Sugar Content Matters More Than You Think
Whatever wine you choose, sweetness level is a major factor. Residual sugar varies enormously across wine styles, and it can quietly undermine any health benefits.
- Bone-dry wines: less than 1 gram of sugar per liter
- Dry wines: 1 to 10 grams per liter
- Brut sparkling wine: up to 12 grams per liter
- Demi-sec sparkling wine: 32 to 50 grams per liter
- Sweet sparkling (Doux/Dolce): 50+ grams per liter
A bone-dry red contains almost no sugar. A demi-sec Prosecco can contain as much sugar per glass as a cookie. Stick with wines labeled “dry” or “brut” to keep sugar intake negligible. If a wine tastes noticeably sweet, it’s working against you metabolically.
Organic, Natural, and Sulfite Levels
Organic wines contain significantly lower levels of pesticide residues, with fewer individual pesticides detected per bottle compared to conventional wines. If minimizing chemical exposure matters to you, organic certification is a meaningful distinction.
Sulfites are another common concern, though they’re less of a health issue than most people assume. All wine contains some sulfites as a natural byproduct of fermentation, typically 10 to 40 ppm. Here’s how the categories break down:
- “No added sulfites” wines: 40 to 80 ppm
- Organic wines: around 100 ppm
- Conventional wines: average of 200 ppm in the U.S., legally allowed up to 350 ppm
Red wines generally contain fewer sulfites than whites because their higher tannin content acts as a natural preservative. If you get headaches from wine, sulfites are rarely the cause (true sulfite sensitivity is uncommon and tends to trigger asthma-like symptoms, not headaches). Histamines and other compounds in red wine are more likely culprits, though dehydration and alcohol itself remain the simplest explanations.
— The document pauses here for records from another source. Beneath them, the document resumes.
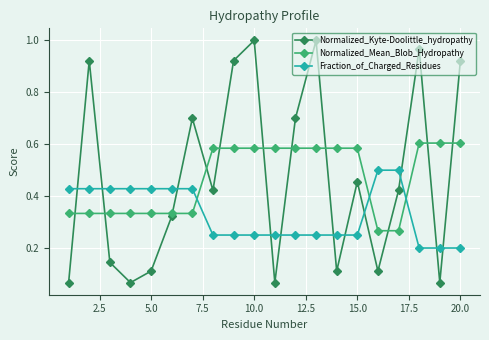

What is the sum of all Normalized_Mean_Blob_Hydropathy values?

9.4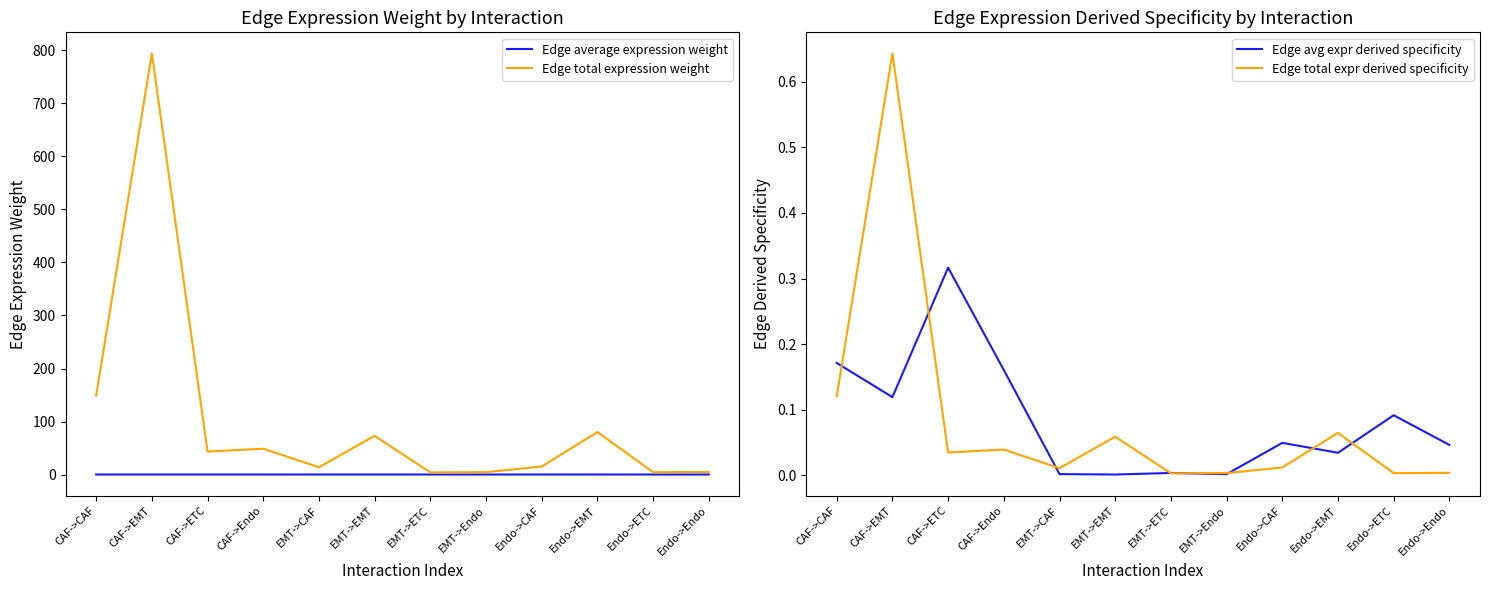

What is the sum of the Edge total expression weight values at Endo->EMT and Endo->ETC?

84.6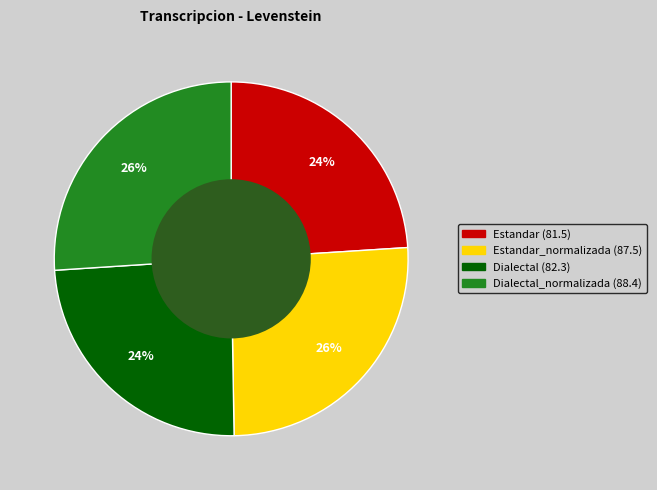

To the nearest percent, what is the average slice percentage?

25%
How Much Is Actually Healthy
The CDC defines moderate alcohol use as up to two drinks per day for men and one for women. A standard drink is 5 ounces of wine. The metabolic and cardiovascular benefits seen in research consistently involve moderate consumption within these limits. Higher intake erases the benefits and introduces well-documented risks including liver disease, certain cancers, and dependency.
The strongest inverse association between alcohol and diabetes risk, drawn from a meta-analysis of 20 cohort studies covering 477,200 people, appeared at roughly 22 to 24 grams of alcohol per day. That’s about one and a half glasses of wine. More than that, and the protective effect diminishes.
The healthiest wine, in practical terms, is a dry, deeply colored, high-tannin red like Sagrantino, Tannat, or Cannonau, ideally organic, consumed in moderation. That combination maximizes the polyphenol payload while keeping sugar, pesticides, and alcohol risk low.